_WHAT YOU WILL DO_:
Convert every line of the listing into a numbered list, leaving out any blank lines.

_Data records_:
- - -

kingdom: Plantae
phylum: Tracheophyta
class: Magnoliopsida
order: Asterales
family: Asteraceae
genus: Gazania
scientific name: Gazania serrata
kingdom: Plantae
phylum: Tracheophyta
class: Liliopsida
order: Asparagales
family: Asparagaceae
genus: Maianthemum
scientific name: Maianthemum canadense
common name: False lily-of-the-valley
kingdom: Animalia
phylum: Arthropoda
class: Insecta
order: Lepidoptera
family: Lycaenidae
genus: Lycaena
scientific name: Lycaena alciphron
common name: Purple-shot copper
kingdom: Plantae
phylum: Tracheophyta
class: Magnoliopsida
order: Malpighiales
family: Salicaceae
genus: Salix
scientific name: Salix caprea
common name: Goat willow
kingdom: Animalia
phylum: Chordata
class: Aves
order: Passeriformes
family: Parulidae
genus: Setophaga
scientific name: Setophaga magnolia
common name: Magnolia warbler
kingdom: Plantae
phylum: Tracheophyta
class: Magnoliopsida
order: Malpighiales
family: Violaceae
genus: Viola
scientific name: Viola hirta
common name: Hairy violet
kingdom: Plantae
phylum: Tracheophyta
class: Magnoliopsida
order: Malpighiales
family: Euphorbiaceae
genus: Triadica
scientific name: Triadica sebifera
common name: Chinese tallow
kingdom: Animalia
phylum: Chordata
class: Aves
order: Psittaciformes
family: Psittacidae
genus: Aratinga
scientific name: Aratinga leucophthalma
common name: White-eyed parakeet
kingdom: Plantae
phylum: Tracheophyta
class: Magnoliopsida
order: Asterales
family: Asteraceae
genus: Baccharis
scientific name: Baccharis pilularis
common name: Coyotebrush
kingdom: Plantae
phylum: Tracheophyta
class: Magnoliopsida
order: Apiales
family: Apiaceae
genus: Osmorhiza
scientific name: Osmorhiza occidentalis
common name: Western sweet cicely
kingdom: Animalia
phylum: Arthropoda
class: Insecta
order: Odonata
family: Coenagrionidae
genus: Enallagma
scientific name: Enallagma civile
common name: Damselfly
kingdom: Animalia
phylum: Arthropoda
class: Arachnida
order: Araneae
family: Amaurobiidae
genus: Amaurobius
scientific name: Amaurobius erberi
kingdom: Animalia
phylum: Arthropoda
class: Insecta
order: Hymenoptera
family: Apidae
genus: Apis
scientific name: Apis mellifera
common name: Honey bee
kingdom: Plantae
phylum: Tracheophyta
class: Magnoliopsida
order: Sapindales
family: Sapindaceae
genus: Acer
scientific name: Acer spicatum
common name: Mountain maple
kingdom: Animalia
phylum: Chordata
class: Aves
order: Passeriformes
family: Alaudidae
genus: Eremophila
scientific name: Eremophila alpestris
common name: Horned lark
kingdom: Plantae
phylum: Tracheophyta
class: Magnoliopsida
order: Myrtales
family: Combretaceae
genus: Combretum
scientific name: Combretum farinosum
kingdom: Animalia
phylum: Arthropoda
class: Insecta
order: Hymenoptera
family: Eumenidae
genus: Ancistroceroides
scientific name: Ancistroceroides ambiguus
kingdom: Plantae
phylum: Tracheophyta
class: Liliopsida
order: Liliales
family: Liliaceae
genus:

- - -

_RESPONSE TO THIS TASK_:
1. kingdom: Plantae
2. phylum: Tracheophyta
3. class: Magnoliopsida
4. order: Asterales
5. family: Asteraceae
6. genus: Gazania
7. scientific name: Gazania serrata
8. kingdom: Plantae
9. phylum: Tracheophyta
10. class: Liliopsida
11. order: Asparagales
12. family: Asparagaceae
13. genus: Maianthemum
14. scientific name: Maianthemum canadense
15. common name: False lily-of-the-valley
16. kingdom: Animalia
17. phylum: Arthropoda
18. class: Insecta
19. order: Lepidoptera
20. family: Lycaenidae
21. genus: Lycaena
22. scientific name: Lycaena alciphron
23. common name: Purple-shot copper
24. kingdom: Plantae
25. phylum: Tracheophyta
26. class: Magnoliopsida
27. order: Malpighiales
28. family: Salicaceae
29. genus: Salix
30. scientific name: Salix caprea
31. common name: Goat willow
32. kingdom: Animalia
33. phylum: Chordata
34. class: Aves
35. order: Passeriformes
36. family: Parulidae
37. genus: Setophaga
38. scientific name: Setophaga magnolia
39. common name: Magnolia warbler
40. kingdom: Plantae
41. phylum: Tracheophyta
42. class: Magnoliopsida
43. order: Malpighiales
44. family: Violaceae
45. genus: Viola
46. scientific name: Viola hirta
47. common name: Hairy violet
48. kingdom: Plantae
49. phylum: Tracheophyta
50. class: Magnoliopsida
51. order: Malpighiales
52. family: Euphorbiaceae
53. genus: Triadica
54. scientific name: Triadica sebifera
55. common name: Chinese tallow
56. kingdom: Animalia
57. phylum: Chordata
58. class: Aves
59. order: Psittaciformes
60. family: Psittacidae
61. genus: Aratinga
62. scientific name: Aratinga leucophthalma
63. common name: White-eyed parakeet
64. kingdom: Plantae
65. phylum: Tracheophyta
66. class: Magnoliopsida
67. order: Asterales
68. family: Asteraceae
69. genus: Baccharis
70. scientific name: Baccharis pilularis
71. common name: Coyotebrush
72. kingdom: Plantae
73. phylum: Tracheophyta
74. class: Magnoliopsida
75. order: Apiales
76. family: Apiaceae
77. genus: Osmorhiza
78. scientific name: Osmorhiza occidentalis
79. common name: Western sweet cicely
80. kingdom: Animalia
81. phylum: Arthropoda
82. class: Insecta
83. order: Odonata
84. family: Coenagrionidae
85. genus: Enallagma
86. scientific name: Enallagma civile
87. common name: Damselfly
88. kingdom: Animalia
89. phylum: Arthropoda
90. class: Arachnida
91. order: Araneae
92. family: Amaurobiidae
93. genus: Amaurobius
94. scientific name: Amaurobius erberi
95. kingdom: Animalia
96. phylum: Arthropoda
97. class: Insecta
98. order: Hymenoptera
99. family: Apidae
100. genus: Apis
101. scientific name: Apis mellifera
102. common name: Honey bee
103. kingdom: Plantae
104. phylum: Tracheophyta
105. class: Magnoliopsida
106. order: Sapindales
107. family: Sapindaceae
108. genus: Acer
109. scientific name: Acer spicatum
110. common name: Mountain maple
111. kingdom: Animalia
112. phylum: Chordata
113. class: Aves
114. order: Passeriformes
115. family: Alaudidae
116. genus: Eremophila
117. scientific name: Eremophila alpestris
118. common name: Horned lark
119. kingdom: Plantae
120. phylum: Tracheophyta
121. class: Magnoliopsida
122. order: Myrtales
123. family: Combretaceae
124. genus: Combretum
125. scientific name: Combretum farinosum
126. kingdom: Animalia
127. phylum: Arthropoda
128. class: Insecta
129. order: Hymenoptera
130. family: Eumenidae
131. genus: Ancistroceroides
132. scientific name: Ancistroceroides ambiguus
133. kingdom: Plantae
134. phylum: Tracheophyta
135. class: Liliopsida
136. order: Liliales
137. family: Liliaceae
138. genus:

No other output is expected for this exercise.